Des invitées officielles ont pénétré dans l’atrium. Elles voudraient voir les yeux qu’on sent briller derrière le haïk des portes. Une main indiscrète soulève le rideau ; mais il est brusquement refermé et, sans formules, un gardien éloigne l’audacieuse qui n’a droit ni à l’amitié, ni à l’intimité du harem.
Dans les salles défendues, si nombreuses sont les musulmanes qu’elles s’entassent, confondant leurs brocarts et leurs parures dans une splendide débauche d’étoffes précieuses et de joyaux. Les bougies perdent leur fragile clarté parmi tant d’étincellements.
Lella Fatime est en costume indigène pour flatter ses hôtes. Noura porte une simple robe blanche et Mouni est différente de toutes les jeunes filles aux hennins pointus, de toutes les jeunes femmes coiffées de tiares assyriennes, les corps gaînés de gandourahs longues. Elle n’a qu’une tunique vert pâle et une mousseline soyeuse drapée à la manière du Sud, qui rappelle celle de la Grèce, agrafée aux épaules de fibules berbères, ceinturée d’une écharpe légère. Sous la coiffure basse aux foulards lamés d’argent, son visage doré sourit entre deux lourdes tresses brunes.
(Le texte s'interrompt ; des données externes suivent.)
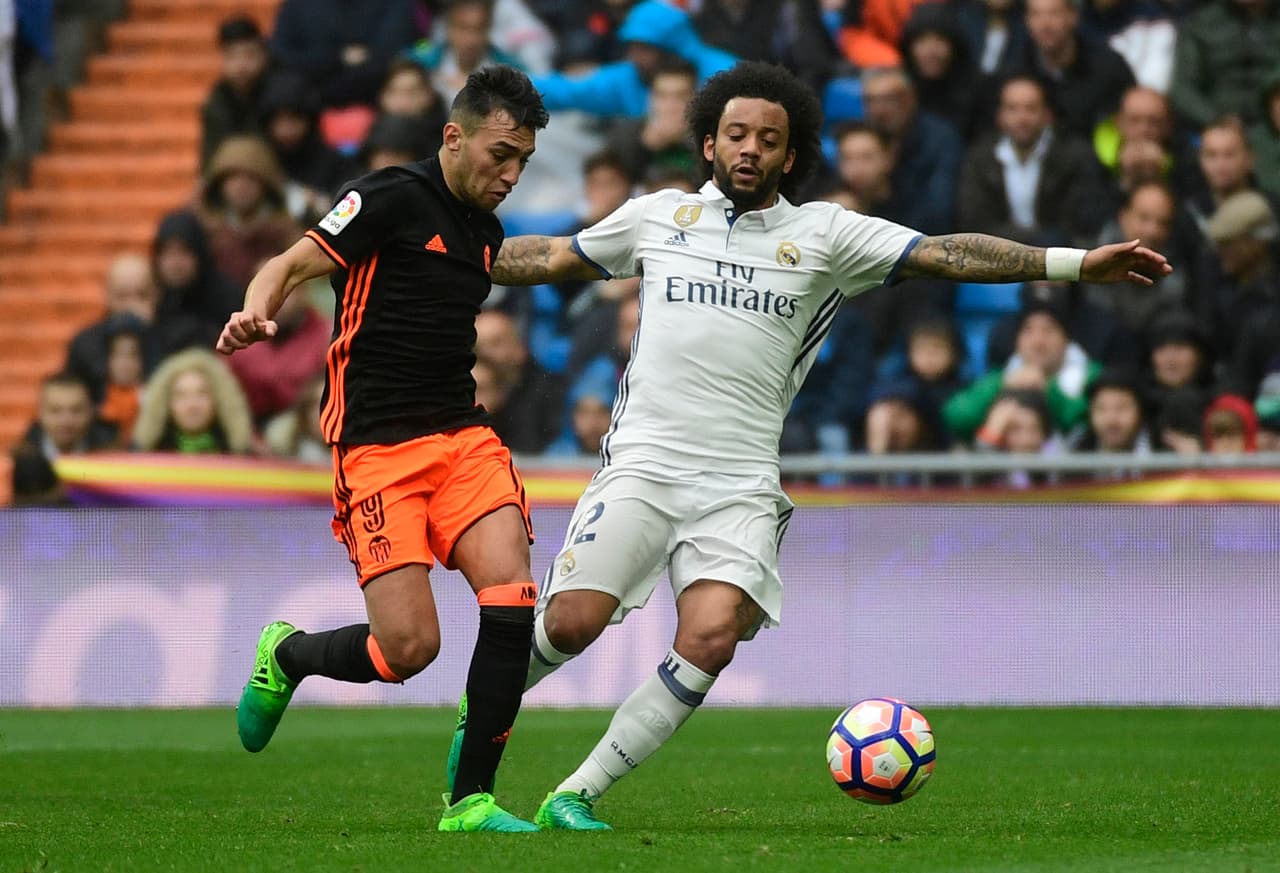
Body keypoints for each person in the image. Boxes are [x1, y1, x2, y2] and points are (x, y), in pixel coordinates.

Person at [478, 60, 1169, 829]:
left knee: (709, 637)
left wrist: (1073, 265)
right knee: (569, 622)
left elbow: (946, 252)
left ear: (791, 156)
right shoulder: (658, 217)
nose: (749, 150)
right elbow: (548, 258)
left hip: (739, 482)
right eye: (735, 134)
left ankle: (576, 793)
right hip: (644, 463)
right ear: (708, 143)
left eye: (768, 140)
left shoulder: (827, 234)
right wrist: (442, 254)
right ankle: (476, 746)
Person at [216, 66, 550, 834]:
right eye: (501, 153)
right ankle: (289, 653)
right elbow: (291, 264)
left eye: (523, 161)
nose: (511, 174)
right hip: (375, 450)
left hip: (463, 438)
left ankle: (471, 799)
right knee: (408, 649)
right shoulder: (388, 197)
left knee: (511, 597)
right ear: (453, 136)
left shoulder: (486, 233)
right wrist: (255, 313)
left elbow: (544, 259)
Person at [131, 348, 255, 455]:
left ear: (219, 399)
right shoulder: (145, 453)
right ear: (166, 403)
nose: (192, 405)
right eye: (181, 396)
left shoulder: (240, 453)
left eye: (202, 394)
Il y a des bavardages puérils et des paroles véhémentes.
Une femme s’écrie :
— Vraiment, je me dispute avec mon mari. Je me disputerai longtemps et mon fils n’ira pas au collège comme son père le désire. Les hommes sont lâches ! Le mien veut cette chose pour flatter ses chefs. Vraiment, il les flatte pour obtenir ce qu’ils ont promis, un petit ruban comme celui que le cadhi met sur son burnous. Par Dieu ! mon fils n’ira pas avec les chrétiens pour apprendre l’ivrognerie et l’oubli de sa religion !
— Moi, avoue une autre, mon mari a tant crié et frappé que j’ai consenti, pour la paix.
Et la première dédaigneuse :
— Tu es de celles qui se laissent battre.